Swimmers looking for an edge in the water should look to the road or even the trail. It doesn't matter, as long as they're running.
"Really there's nothing better than running to improve your endurance in the water," says Laurie Jackson, an American Council on Exercise certified personal trainer based in Tucson, Arizona. "Running helps with your stamina and gets your heart rate up."

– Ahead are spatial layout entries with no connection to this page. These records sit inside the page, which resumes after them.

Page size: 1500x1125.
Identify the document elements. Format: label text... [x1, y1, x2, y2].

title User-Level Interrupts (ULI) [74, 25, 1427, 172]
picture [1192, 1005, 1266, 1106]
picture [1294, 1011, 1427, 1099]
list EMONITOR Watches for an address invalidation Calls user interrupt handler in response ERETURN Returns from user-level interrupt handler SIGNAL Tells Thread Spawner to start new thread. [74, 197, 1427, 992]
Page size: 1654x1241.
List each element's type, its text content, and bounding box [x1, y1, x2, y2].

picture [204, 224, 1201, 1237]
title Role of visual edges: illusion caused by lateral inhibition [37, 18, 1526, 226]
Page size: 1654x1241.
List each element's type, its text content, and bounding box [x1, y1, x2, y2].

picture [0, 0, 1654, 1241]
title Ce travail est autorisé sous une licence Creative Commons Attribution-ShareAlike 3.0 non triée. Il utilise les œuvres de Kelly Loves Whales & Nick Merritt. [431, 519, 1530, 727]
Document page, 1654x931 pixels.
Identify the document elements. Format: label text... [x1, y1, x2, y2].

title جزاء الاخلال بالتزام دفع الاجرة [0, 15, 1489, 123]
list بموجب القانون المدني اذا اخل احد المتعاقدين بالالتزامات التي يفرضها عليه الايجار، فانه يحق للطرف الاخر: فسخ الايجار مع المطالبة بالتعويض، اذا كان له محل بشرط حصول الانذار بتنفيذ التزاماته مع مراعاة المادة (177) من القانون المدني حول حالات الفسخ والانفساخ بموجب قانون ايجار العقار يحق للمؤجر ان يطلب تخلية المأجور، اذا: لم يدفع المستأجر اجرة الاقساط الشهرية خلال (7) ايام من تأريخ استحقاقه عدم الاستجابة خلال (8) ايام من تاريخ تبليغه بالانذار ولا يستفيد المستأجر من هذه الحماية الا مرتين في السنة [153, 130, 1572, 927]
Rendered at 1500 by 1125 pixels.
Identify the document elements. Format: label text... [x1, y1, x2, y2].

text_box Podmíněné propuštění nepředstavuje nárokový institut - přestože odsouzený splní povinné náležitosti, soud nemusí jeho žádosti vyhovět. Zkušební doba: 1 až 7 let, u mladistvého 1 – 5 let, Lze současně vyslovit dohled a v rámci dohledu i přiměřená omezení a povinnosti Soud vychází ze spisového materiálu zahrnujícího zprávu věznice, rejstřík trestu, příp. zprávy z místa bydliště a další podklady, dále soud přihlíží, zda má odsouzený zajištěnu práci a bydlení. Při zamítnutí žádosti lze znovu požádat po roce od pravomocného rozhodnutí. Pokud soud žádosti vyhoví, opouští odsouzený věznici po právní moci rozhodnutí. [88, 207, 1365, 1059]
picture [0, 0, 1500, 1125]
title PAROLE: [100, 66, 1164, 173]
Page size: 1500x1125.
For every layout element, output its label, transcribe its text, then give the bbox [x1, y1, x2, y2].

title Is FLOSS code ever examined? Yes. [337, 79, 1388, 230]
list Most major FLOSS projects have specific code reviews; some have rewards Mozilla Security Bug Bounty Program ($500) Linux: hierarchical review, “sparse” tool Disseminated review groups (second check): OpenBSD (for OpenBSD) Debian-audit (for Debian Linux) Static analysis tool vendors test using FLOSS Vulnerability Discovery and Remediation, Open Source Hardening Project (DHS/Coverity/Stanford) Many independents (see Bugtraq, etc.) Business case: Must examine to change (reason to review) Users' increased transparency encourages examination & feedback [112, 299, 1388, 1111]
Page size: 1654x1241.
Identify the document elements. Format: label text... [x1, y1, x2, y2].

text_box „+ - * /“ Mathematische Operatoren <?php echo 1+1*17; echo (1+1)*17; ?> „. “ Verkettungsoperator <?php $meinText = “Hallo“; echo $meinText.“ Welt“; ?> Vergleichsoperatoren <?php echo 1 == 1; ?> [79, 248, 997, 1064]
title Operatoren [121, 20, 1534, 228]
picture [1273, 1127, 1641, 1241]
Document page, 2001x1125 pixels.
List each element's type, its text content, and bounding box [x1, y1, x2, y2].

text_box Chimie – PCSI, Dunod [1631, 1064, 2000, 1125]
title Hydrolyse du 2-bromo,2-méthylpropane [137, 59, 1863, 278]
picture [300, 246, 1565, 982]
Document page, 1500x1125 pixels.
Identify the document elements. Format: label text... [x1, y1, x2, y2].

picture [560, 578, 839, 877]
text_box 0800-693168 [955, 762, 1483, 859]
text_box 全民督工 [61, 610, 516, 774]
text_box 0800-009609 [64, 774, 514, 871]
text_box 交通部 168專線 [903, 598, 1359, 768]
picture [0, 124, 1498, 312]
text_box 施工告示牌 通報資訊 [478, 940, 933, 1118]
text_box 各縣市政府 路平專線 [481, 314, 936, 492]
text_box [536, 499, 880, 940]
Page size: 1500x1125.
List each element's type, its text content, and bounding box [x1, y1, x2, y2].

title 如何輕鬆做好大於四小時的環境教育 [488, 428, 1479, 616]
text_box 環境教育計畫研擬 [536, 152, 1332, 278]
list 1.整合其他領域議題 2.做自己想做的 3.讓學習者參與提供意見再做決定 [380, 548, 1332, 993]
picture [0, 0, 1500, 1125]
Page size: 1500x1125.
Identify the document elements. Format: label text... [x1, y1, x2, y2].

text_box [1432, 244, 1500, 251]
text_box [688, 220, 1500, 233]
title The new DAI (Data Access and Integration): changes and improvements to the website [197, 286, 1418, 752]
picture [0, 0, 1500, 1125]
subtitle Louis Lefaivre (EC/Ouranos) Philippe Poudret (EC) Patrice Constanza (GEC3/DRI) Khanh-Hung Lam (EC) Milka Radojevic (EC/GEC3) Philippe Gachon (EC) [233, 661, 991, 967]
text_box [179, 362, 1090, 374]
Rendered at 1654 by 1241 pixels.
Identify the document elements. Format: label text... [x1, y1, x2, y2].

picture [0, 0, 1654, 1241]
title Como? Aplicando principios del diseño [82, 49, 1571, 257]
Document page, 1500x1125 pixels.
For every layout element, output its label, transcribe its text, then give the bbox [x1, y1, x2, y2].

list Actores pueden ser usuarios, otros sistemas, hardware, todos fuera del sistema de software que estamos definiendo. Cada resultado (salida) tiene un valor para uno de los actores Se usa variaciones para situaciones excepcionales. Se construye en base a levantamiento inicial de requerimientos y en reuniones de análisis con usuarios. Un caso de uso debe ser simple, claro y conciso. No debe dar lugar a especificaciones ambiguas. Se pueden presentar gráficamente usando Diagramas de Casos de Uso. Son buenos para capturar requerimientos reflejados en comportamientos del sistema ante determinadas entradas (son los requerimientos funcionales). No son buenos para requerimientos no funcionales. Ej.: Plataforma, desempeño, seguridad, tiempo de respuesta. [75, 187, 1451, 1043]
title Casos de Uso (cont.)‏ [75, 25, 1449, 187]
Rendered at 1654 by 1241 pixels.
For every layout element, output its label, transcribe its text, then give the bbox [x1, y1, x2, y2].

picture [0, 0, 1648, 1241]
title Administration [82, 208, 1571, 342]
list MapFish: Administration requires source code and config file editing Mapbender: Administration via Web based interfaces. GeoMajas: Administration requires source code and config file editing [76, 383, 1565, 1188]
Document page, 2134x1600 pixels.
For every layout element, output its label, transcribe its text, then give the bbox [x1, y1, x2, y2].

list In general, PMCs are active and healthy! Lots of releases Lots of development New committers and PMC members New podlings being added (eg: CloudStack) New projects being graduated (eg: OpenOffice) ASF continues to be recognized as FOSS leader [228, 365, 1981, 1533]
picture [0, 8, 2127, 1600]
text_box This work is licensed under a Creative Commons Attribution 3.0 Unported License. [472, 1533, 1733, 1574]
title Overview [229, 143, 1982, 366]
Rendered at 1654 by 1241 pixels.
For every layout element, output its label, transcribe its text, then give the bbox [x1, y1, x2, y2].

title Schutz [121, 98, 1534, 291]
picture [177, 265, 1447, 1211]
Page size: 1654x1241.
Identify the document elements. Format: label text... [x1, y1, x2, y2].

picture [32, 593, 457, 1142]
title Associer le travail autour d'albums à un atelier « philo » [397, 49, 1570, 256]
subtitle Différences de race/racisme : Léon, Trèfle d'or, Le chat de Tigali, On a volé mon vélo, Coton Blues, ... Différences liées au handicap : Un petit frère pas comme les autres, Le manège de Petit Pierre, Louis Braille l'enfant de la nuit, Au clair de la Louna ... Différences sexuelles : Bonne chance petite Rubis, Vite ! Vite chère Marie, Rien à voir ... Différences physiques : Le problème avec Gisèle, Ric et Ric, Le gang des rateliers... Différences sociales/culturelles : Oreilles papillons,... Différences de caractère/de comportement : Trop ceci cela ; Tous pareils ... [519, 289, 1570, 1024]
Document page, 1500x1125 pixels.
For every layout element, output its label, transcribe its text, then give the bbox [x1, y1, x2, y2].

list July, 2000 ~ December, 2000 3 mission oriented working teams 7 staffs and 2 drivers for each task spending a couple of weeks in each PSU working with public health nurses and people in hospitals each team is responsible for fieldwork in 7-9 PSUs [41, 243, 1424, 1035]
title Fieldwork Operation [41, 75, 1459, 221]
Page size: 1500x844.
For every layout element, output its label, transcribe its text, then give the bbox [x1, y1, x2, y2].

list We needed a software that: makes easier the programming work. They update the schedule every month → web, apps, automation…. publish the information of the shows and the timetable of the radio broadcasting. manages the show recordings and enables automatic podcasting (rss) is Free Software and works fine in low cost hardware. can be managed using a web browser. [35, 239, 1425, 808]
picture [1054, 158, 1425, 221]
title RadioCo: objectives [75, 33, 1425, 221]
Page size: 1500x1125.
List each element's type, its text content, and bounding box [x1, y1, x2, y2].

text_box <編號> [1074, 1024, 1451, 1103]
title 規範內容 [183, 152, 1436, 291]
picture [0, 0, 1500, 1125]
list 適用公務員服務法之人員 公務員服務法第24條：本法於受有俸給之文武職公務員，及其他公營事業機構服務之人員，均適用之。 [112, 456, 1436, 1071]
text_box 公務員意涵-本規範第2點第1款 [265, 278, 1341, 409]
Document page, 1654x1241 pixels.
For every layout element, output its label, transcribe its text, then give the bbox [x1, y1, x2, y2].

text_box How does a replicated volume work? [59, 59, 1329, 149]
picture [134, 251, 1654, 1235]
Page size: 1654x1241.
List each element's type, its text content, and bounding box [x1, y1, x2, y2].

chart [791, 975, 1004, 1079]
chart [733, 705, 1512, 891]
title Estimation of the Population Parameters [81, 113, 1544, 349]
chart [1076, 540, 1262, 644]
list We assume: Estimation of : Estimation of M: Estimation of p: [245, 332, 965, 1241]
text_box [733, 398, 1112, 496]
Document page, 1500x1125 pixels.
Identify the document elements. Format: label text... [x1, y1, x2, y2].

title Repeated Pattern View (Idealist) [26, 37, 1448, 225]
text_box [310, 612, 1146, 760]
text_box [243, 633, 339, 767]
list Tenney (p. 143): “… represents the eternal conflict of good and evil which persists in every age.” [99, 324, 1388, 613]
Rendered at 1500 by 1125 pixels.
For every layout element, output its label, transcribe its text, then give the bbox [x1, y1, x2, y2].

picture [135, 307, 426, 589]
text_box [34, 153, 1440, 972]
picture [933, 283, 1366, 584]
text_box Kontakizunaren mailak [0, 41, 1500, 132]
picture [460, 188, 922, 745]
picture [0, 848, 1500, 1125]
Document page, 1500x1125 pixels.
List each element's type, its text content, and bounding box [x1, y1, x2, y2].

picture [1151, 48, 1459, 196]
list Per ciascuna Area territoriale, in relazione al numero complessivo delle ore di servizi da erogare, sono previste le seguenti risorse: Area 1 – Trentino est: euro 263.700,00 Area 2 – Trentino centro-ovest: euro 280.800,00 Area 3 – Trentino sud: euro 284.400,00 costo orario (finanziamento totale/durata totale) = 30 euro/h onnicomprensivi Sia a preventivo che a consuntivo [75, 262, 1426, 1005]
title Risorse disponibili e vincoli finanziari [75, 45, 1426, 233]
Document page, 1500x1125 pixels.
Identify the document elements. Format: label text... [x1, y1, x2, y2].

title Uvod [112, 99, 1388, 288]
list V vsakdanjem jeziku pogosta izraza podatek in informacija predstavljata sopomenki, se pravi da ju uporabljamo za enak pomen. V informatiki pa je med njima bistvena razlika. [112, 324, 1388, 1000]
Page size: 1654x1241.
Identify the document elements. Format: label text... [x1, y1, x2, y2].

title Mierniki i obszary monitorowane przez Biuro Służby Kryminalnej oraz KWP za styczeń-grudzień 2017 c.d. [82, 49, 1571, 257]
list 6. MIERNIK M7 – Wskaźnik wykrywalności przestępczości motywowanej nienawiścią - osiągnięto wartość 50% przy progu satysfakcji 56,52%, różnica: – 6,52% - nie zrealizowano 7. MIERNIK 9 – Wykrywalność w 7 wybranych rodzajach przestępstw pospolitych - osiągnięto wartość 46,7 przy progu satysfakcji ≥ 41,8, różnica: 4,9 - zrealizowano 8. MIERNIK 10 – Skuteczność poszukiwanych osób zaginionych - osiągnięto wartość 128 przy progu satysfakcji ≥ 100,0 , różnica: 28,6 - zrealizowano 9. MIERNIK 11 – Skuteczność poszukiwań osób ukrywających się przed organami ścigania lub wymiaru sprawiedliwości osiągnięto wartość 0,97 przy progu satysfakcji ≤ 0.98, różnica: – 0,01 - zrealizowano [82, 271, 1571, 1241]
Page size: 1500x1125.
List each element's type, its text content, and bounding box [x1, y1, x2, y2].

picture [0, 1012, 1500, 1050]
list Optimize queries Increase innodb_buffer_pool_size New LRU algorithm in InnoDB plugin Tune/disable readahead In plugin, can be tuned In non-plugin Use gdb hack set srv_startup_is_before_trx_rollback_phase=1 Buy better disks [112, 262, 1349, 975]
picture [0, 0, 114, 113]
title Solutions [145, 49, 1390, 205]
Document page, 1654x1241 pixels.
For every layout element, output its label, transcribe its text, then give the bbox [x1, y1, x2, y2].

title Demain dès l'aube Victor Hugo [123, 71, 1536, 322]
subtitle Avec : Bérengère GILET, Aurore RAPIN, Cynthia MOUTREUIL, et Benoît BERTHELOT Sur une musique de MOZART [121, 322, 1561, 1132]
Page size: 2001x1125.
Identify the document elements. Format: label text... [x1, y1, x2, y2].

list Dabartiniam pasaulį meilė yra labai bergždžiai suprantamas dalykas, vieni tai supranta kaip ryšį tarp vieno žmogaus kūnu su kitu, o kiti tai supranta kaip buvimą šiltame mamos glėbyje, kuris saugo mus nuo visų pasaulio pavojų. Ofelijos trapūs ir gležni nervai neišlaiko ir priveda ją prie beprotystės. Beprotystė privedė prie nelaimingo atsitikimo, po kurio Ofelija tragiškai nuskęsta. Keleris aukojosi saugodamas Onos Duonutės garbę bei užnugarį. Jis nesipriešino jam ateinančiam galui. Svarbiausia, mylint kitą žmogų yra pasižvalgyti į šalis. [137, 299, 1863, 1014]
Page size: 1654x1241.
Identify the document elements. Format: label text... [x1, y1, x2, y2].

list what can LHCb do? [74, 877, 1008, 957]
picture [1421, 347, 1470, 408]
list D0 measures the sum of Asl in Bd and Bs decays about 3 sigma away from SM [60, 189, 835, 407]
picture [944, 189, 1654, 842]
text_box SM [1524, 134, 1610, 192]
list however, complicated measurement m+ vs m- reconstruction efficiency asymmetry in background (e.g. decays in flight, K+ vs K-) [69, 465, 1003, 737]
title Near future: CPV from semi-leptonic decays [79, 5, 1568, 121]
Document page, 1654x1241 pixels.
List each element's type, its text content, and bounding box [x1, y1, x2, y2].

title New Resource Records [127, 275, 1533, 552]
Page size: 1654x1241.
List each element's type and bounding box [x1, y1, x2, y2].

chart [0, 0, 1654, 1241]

More: 12-Week Swim Workout Plan for Sprint Triathlons
Unlike other cardio routines like step aerobics, the cadence in running is constant. Plainly put, it's easier to sustain your heart rate. Plus, it's simple to do, there's no hand-eye coordination involved and you don't need a lot of gear, says Jackson, who also is a certified running coach through the Road Runners Club of America.
"It's one of the purest and simplest forms of exercise that works your whole body, adds power and stamina."
Jackson suggests competitive swimmers add a 30-minute run—that's including a five-minute warm-up and cool down—up to three times a week to their normal workout routine. Aim to run 75 percent to 85 percent of your max heart rate.
More: 9 Good Reasons Why You Should Get in the Pool
Swimmers should also work their abdominal muscles in a short workout several times a week, Jackson suggests.
"Any kind of ab workout will help your swim," she says. "While you're swimming you want to engage those muscles, and not let the belly stick out. If you do, your legs are forced to work a lot harder."